The Kiev Pechersk Lavra

Kiev-Pechersk-LavraKiev Pechersk Lavra or Kyiv Pechersk Lavra Also known as the Kiev Monastery of the Caves, most importantly it is a significant Orthodox Christian monastery. The monastery is built on top of a massive series of tunnels. It is likewise a United Nations Educational, Scientific and Cultural Organization (UNESCO) World Heritage Site, and the one of the biggest museums in Kiev with numerous sub-museums held inside it.

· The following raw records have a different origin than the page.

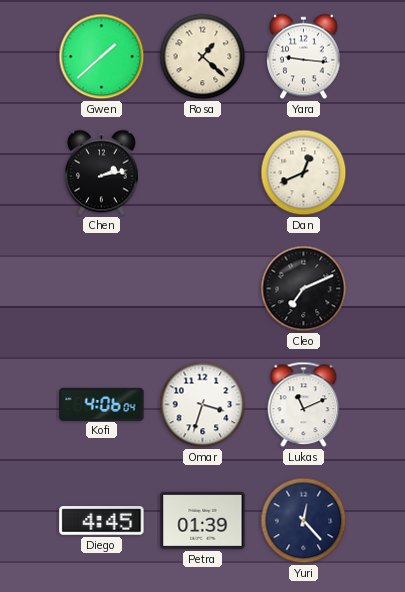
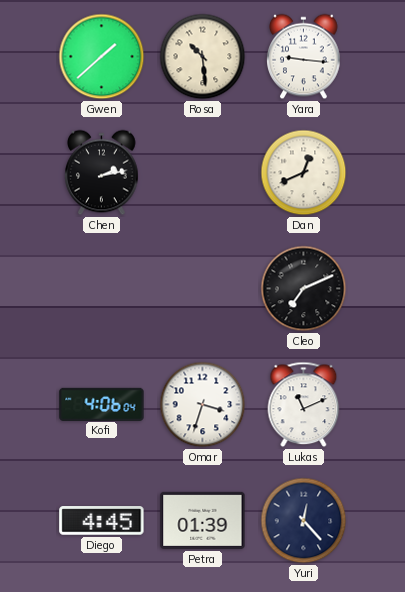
Rosa: 1:22 -> 10:29
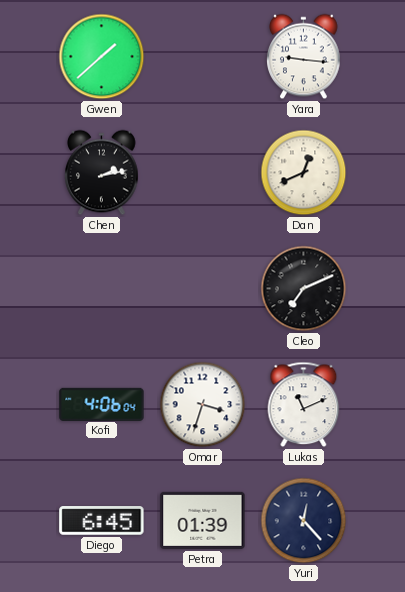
Rosa: 10:29 -> none
Diego: 4:45 -> 6:45
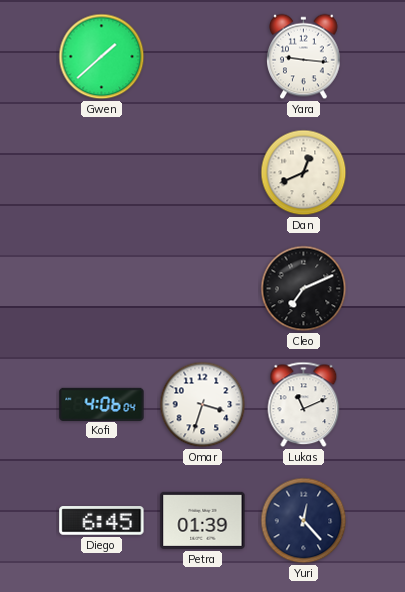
Chen: 2:13 -> none
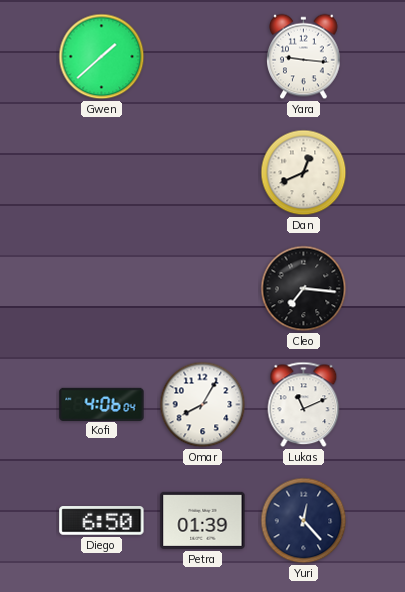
Cleo: 7:11 -> 7:16
Omar: 3:33 -> 8:05
Diego: 6:45 -> 6:50
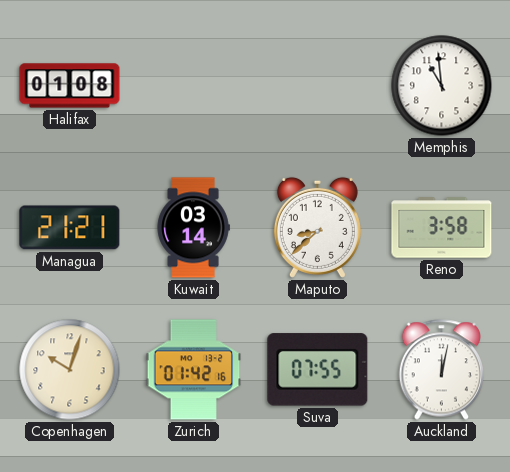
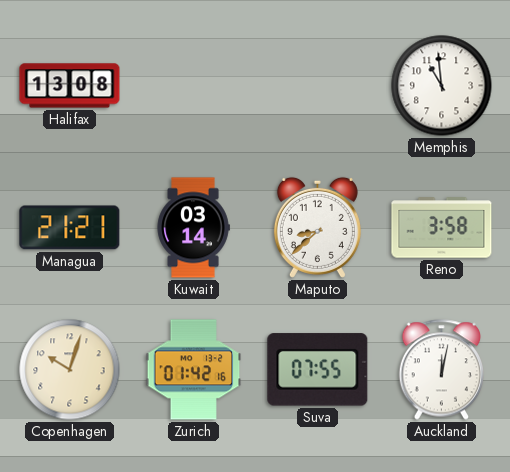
Halifax: 01:08 -> 13:08
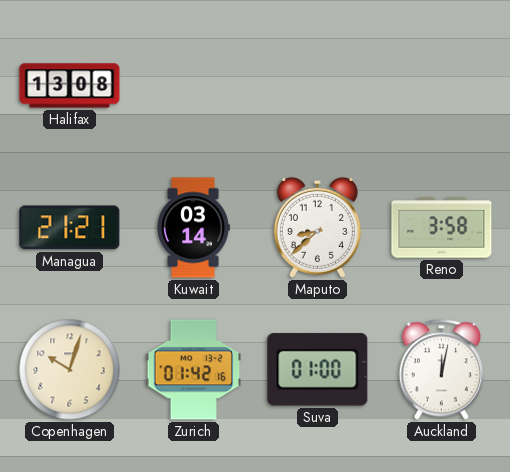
Memphis: 10:59 -> none
Suva: 07:55 -> 01:00
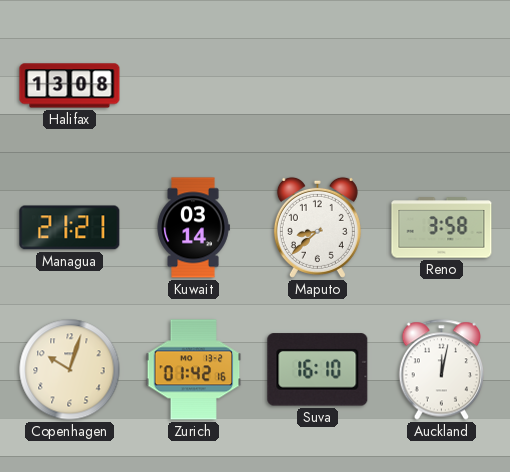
Suva: 01:00 -> 16:10
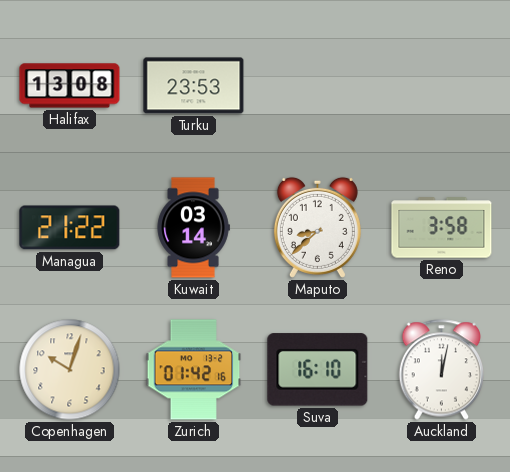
Turku: none -> 23:53
Managua: 21:21 -> 21:22
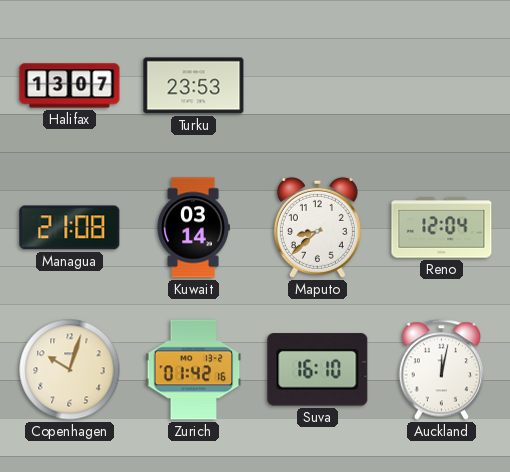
Halifax: 13:08 -> 13:07
Managua: 21:22 -> 21:08
Reno: 3:58 -> 12:04
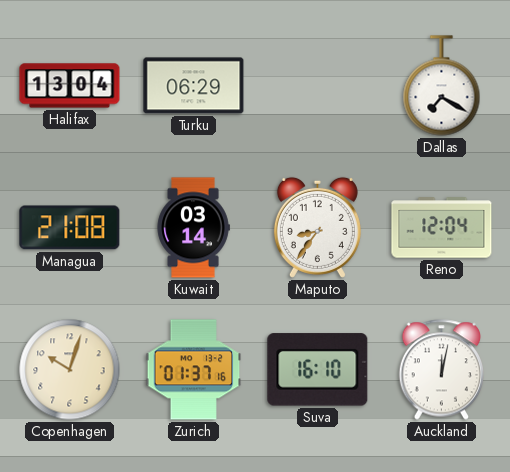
Halifax: 13:07 -> 13:04
Turku: 23:53 -> 06:29
Dallas: none -> 7:20
Maputo: 8:38 -> 8:36
Zurich: 01:42 -> 01:37
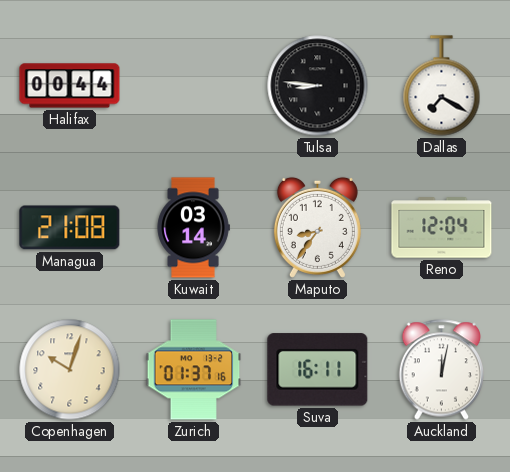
Halifax: 13:04 -> 00:44
Turku: 06:29 -> none
Tulsa: none -> 8:46
Suva: 16:10 -> 16:11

Despite the fact that from a distance it would appear as standard Orthodox Church it is built on top of a hage and “exceptionally perplexing system of narrow underground passages” that hold monks living quarters. Voyagers in the 16-17th century composed “that the catacombs of the Lavra extended for hundreds kilometres, reaching at the extent that Moscow and Novgorod” which, however a misrepresentation, assisted make the complex renowned worldwide. The catacombs likewise hold various entombments and relics, such the bodies of mummified saints, for example Saint Kuksha, Nestor the Chronicler, and Alipy of the Caves, which today are shown covered with cloth.

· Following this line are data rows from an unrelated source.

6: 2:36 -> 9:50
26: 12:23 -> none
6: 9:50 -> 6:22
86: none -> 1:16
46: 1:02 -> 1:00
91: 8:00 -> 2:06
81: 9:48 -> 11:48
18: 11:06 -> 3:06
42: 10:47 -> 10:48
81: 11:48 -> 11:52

Among the museums in the above ground complex are the Museum of Historical Treasures of Ukraine, a Book and print history historical museum, a gallery of Ukrainian people craft, a theater and film arts museum and the state historical library, yet without a doubt the most interesting and most inquisitive of the galleries is the micro-miniature museum. This too has a Ukrainian connection, as the micro miniatures are the work of the world micro-miniature expert Mykola Syadristy. Syadristy was conceived in Ukraine in 1937 and has been making micro-miniatures since he was in his twenties or for practically forty years. Among his creations are the expressions “long Live Peace in Ukrainian” engraved on a human hair, infinitesimal portraits of Ernest Hemingway and Yuri Gagarin, what is believed to be the world’s smallest book with 12 pages at a impressing 0.6 square millimeters, every page loaded with the composition and illustration of Syadristy himself.

Among the different things to be seen (all of which must be seen through a magnifying lens) are a golden chess situated on a pin head and the picture of Russian author VV Andreev etched onto glass and fitted into one half of a poppy seed.